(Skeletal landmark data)
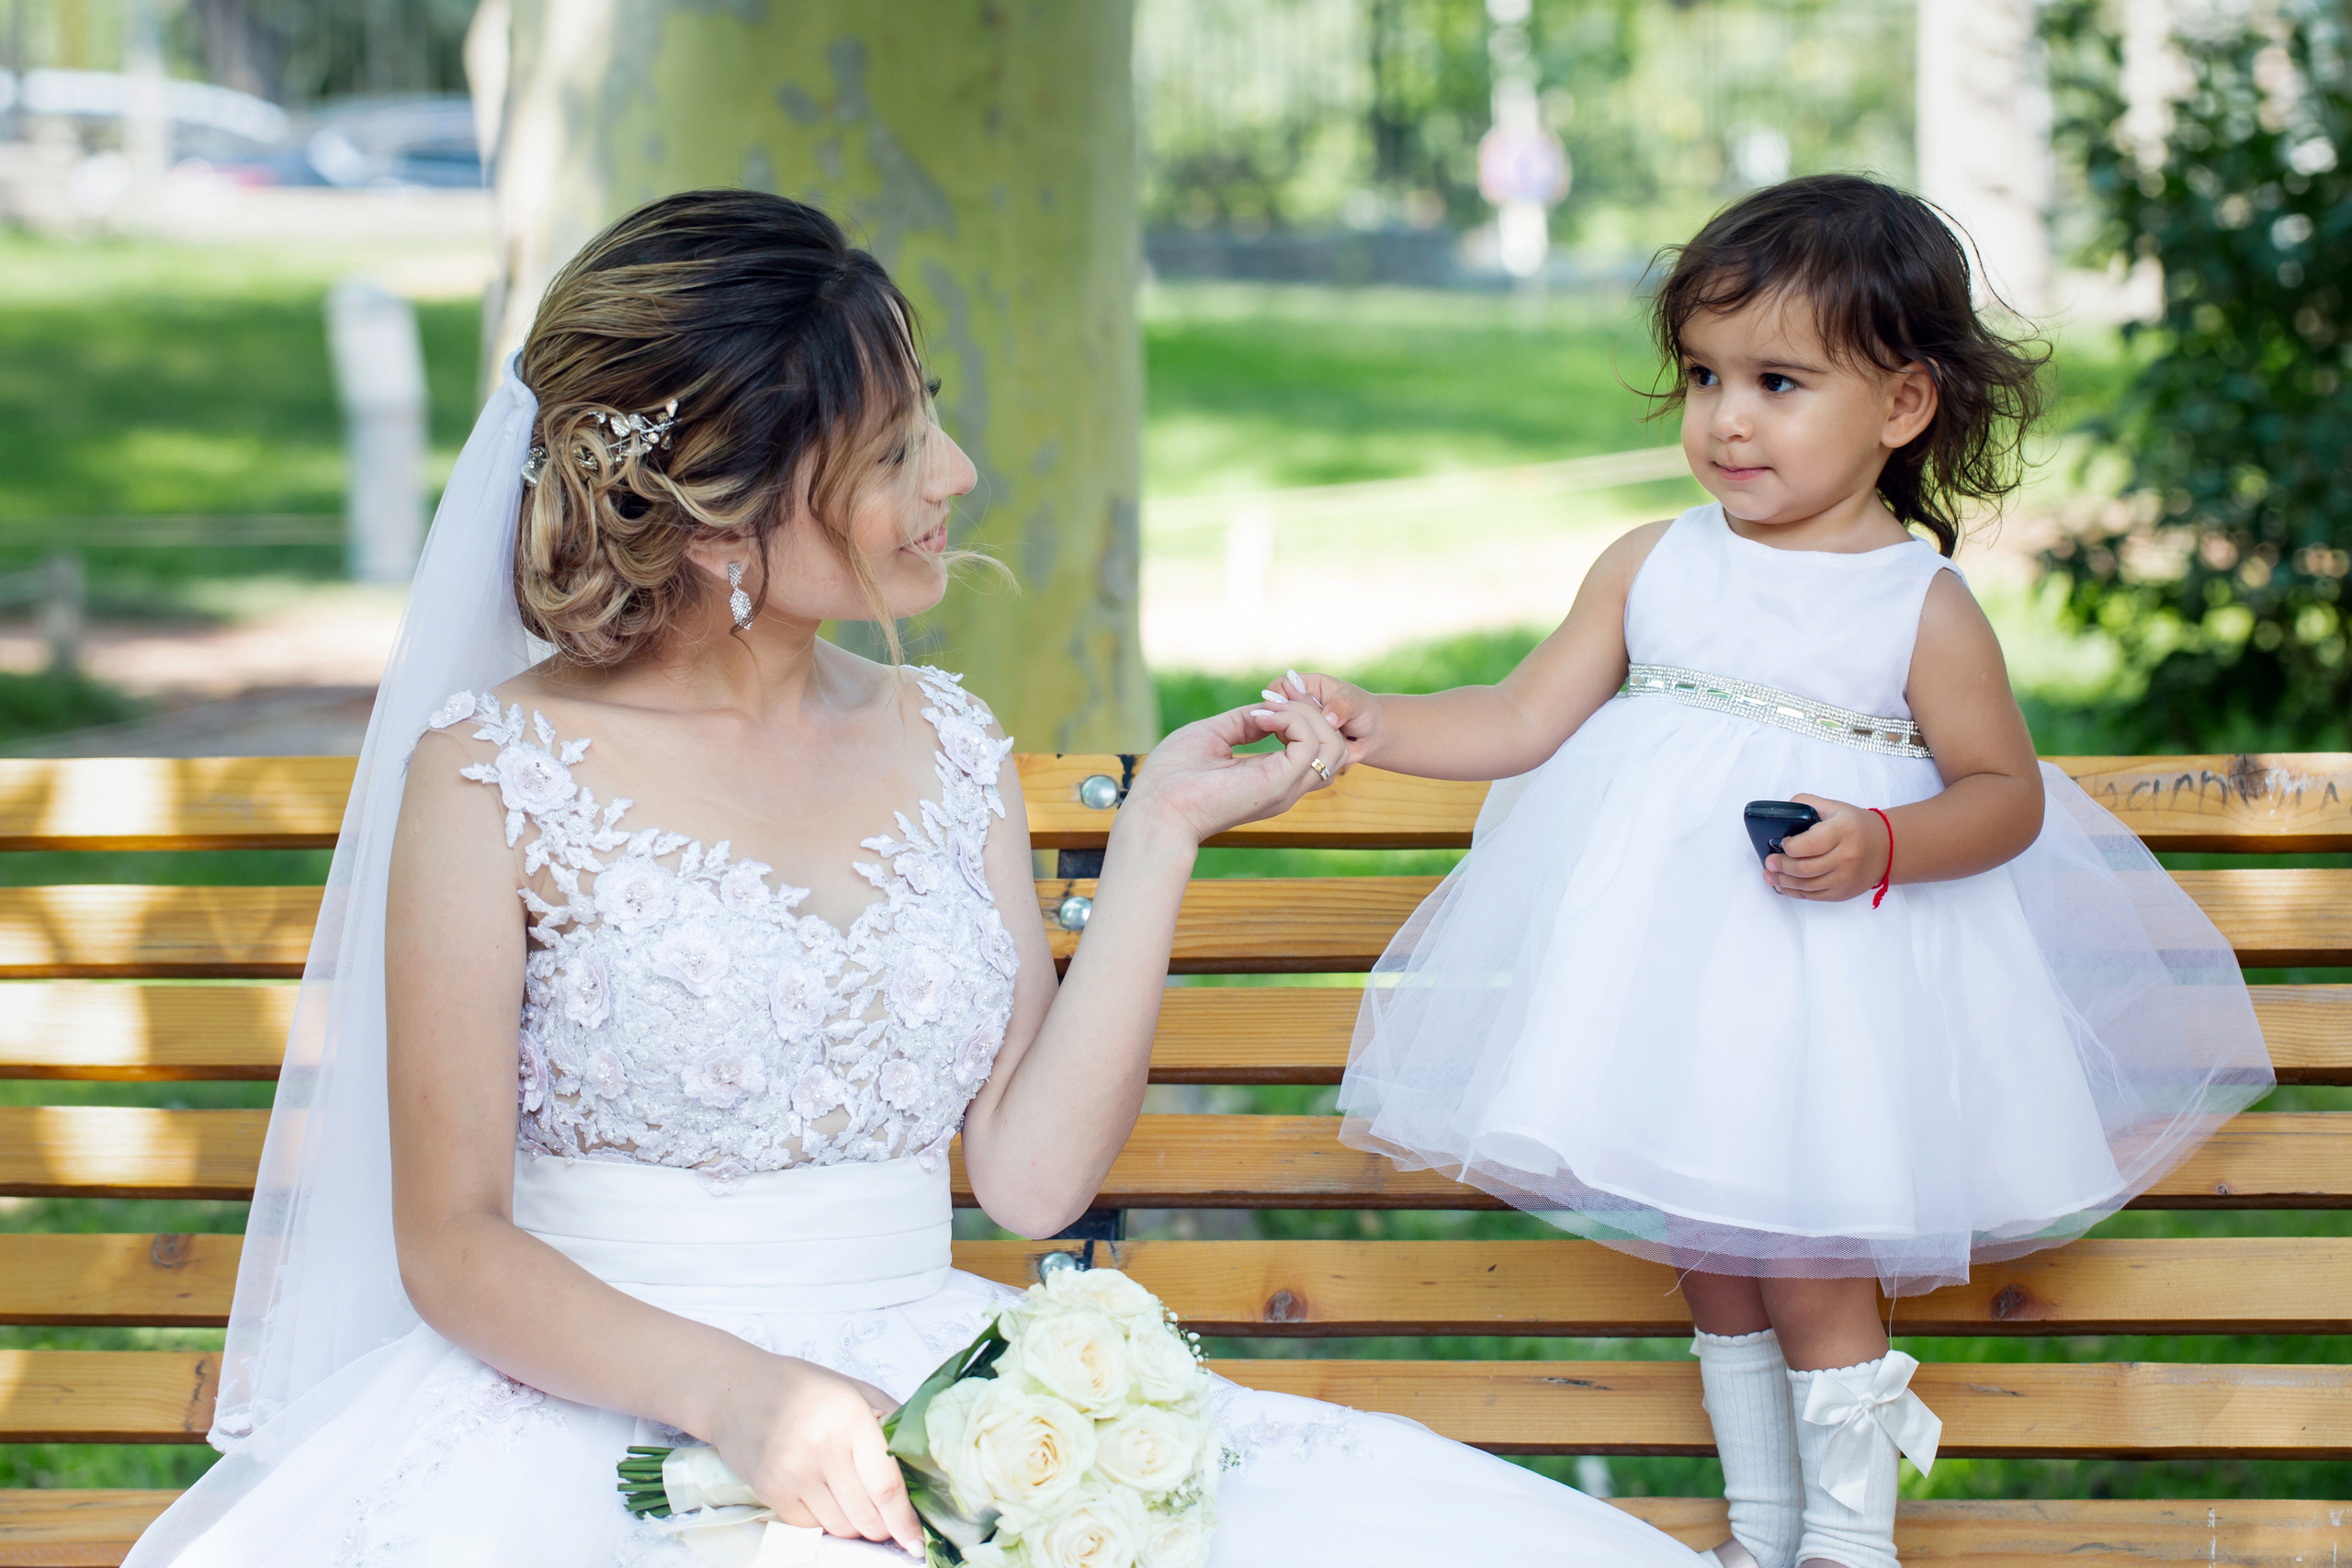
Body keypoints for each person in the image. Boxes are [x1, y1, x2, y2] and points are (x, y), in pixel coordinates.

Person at [123, 189, 1707, 1568]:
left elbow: (1027, 1182)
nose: (957, 471)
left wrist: (1157, 830)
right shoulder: (490, 777)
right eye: (894, 448)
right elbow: (455, 1244)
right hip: (601, 1406)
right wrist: (744, 1398)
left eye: (929, 411)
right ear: (728, 512)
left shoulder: (944, 740)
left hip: (941, 1379)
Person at [1271, 175, 2272, 1568]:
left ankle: (1849, 1549)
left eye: (1778, 381)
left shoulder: (1913, 602)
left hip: (1830, 1000)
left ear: (1902, 405)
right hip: (1679, 995)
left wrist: (1885, 842)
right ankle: (1759, 1536)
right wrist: (1380, 723)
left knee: (1809, 1258)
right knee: (1717, 1254)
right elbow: (1517, 718)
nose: (1725, 418)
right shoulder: (1649, 564)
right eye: (1702, 376)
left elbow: (2005, 797)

• Exercise instructions
All lines above from the line with "left elbow: (1027, 1182)" through the line with "right ankle: (1759, 1536)", both included, are to be set down exactly, with nothing else.

• Written solution
left elbow: (1027, 1182)
nose: (957, 471)
left wrist: (1157, 830)
right shoulder: (490, 777)
right eye: (894, 448)
right elbow: (455, 1244)
right hip: (601, 1406)
right wrist: (744, 1398)
left eye: (929, 411)
right ear: (728, 512)
left shoulder: (944, 740)
left hip: (941, 1379)
Person at [1271, 175, 2272, 1568]:
left ankle: (1849, 1549)
left eye: (1778, 381)
left shoulder: (1913, 602)
left hip: (1830, 1000)
left ear: (1902, 405)
right hip: (1679, 995)
left wrist: (1885, 842)
right ankle: (1759, 1536)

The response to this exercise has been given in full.